-- DIRECTIONS --
Here is a block of records. Copy every line in it that includes "pinky".

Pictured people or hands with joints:
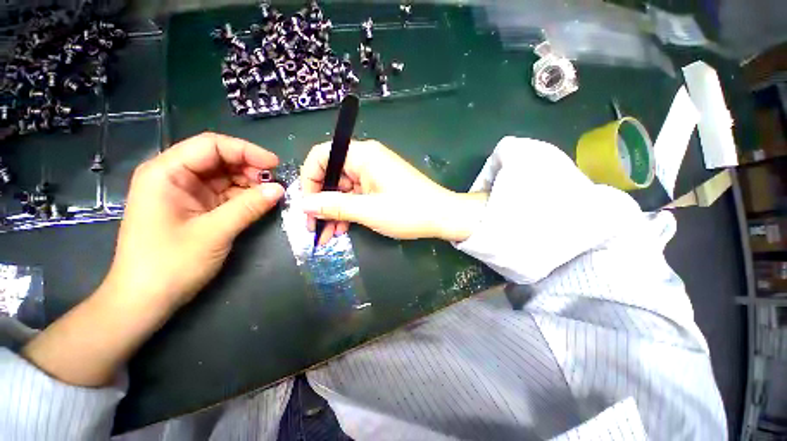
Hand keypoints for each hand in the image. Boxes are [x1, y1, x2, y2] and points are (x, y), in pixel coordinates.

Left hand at [105, 132, 283, 310]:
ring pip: (224, 176)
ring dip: (249, 182)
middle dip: (249, 167)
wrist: (145, 300)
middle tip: (275, 183)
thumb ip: (249, 207)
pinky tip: (259, 202)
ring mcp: (185, 192)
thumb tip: (280, 189)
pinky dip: (244, 196)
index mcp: (166, 173)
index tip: (275, 165)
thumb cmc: (169, 265)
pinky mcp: (195, 207)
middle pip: (218, 158)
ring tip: (270, 194)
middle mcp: (174, 176)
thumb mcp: (214, 233)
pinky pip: (224, 193)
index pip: (211, 145)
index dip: (246, 150)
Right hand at [300, 140, 486, 244]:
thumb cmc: (408, 211)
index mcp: (363, 155)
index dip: (309, 179)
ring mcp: (373, 173)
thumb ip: (334, 206)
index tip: (307, 205)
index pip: (322, 155)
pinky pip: (356, 196)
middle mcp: (366, 159)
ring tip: (328, 235)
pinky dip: (348, 211)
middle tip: (314, 228)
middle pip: (331, 174)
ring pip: (343, 189)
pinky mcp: (379, 186)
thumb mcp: (368, 210)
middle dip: (321, 202)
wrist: (442, 216)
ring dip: (334, 211)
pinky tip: (342, 229)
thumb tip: (305, 205)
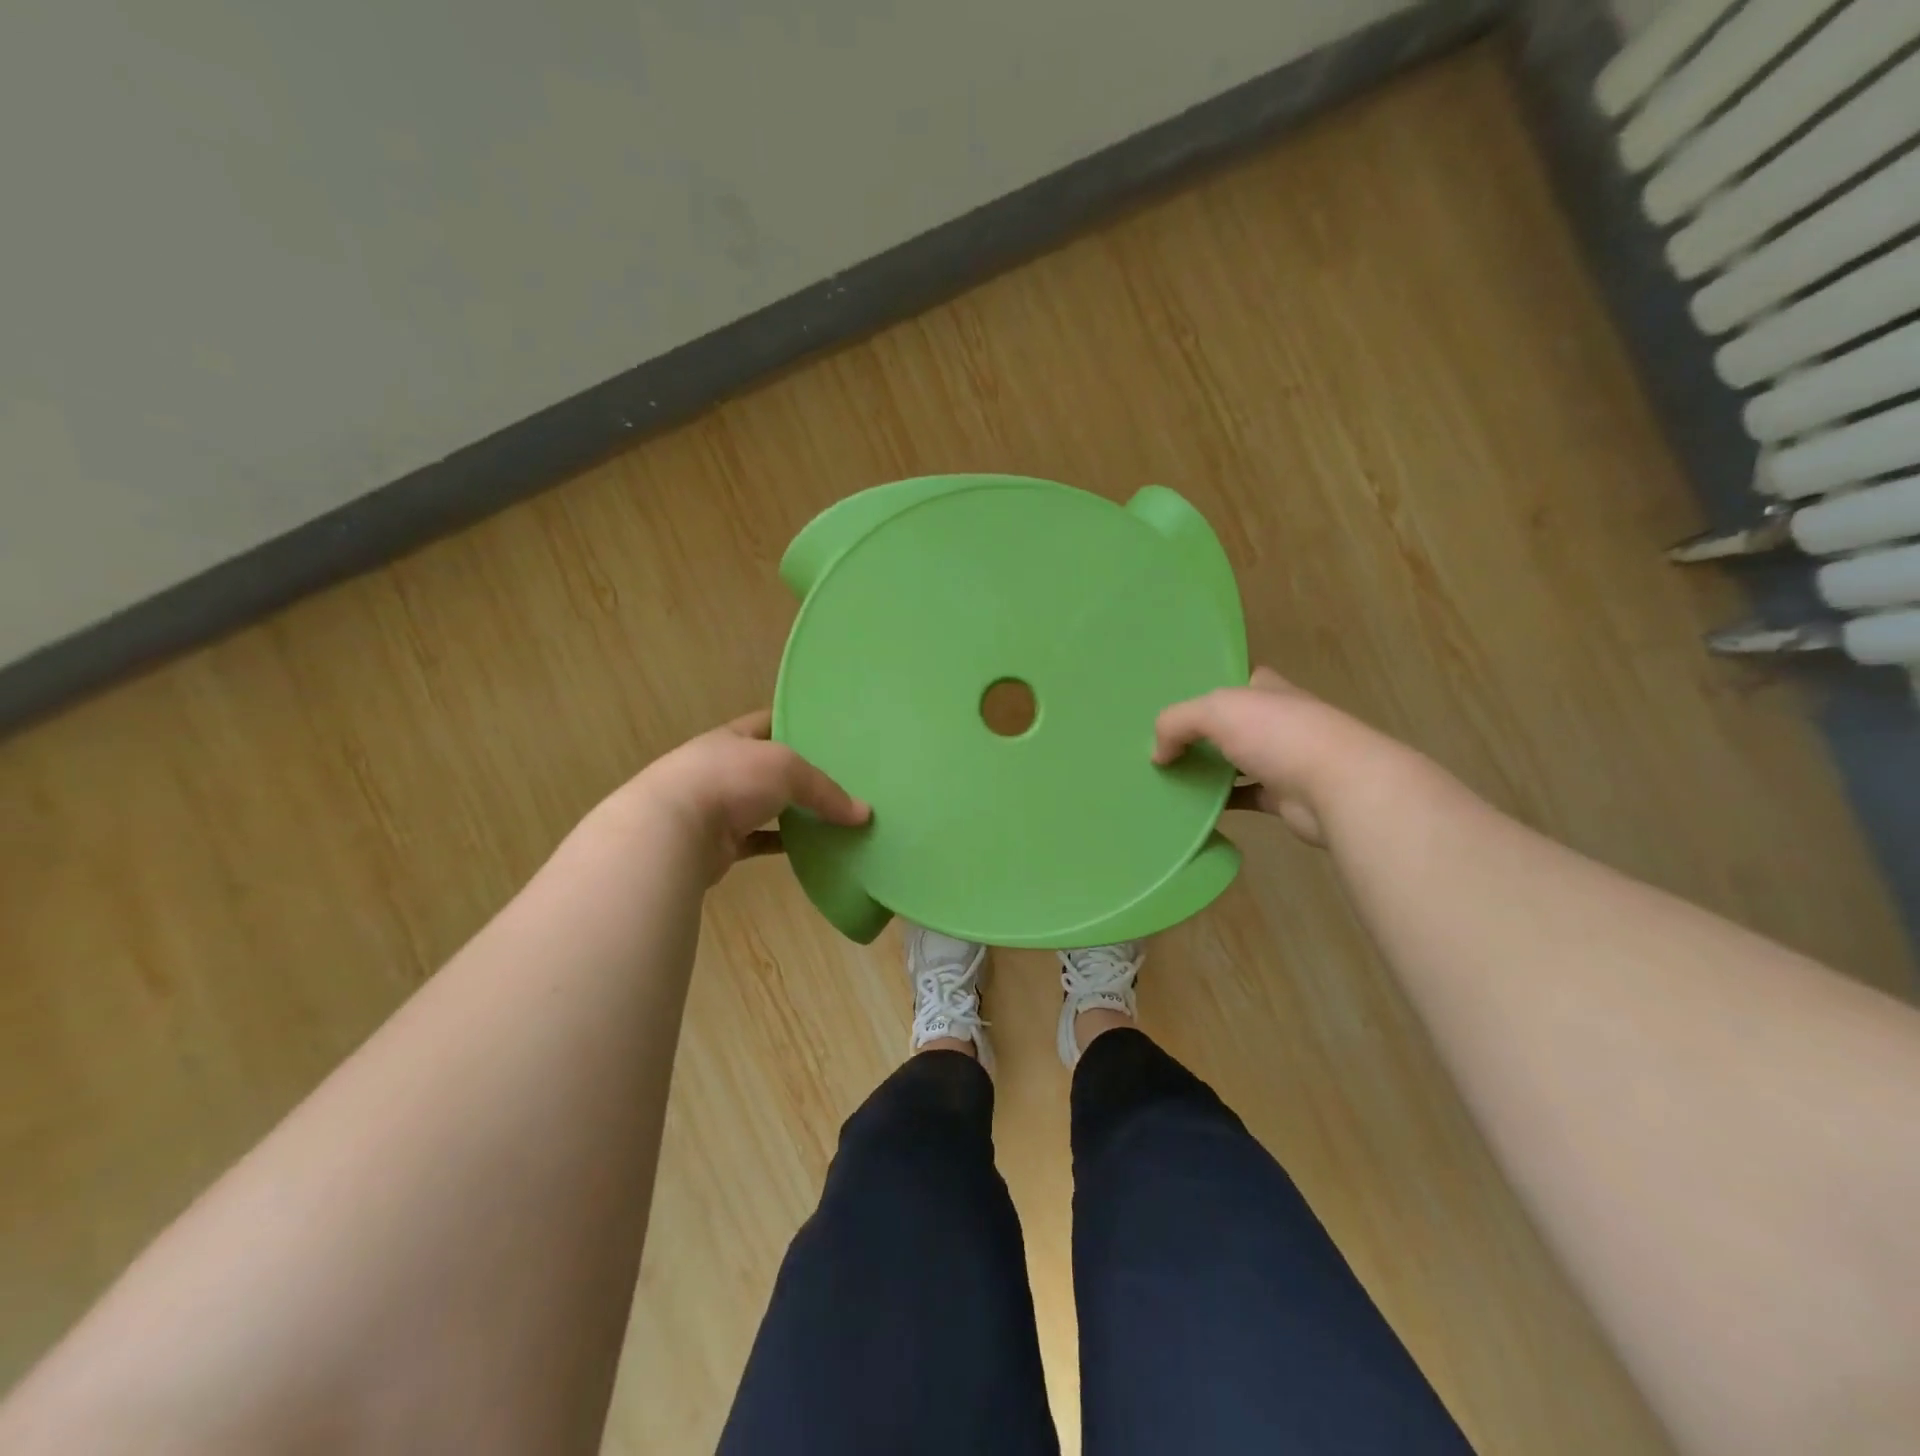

-- THE ANSWER --
pinky tip: (259, 202)
pinky dip: (244, 196)
pinky mcp: (195, 207)
pinky pip: (224, 193)
pinky pip: (356, 196)
pinky dip: (348, 211)
pinky mcp: (379, 186)
pinky tip: (342, 229)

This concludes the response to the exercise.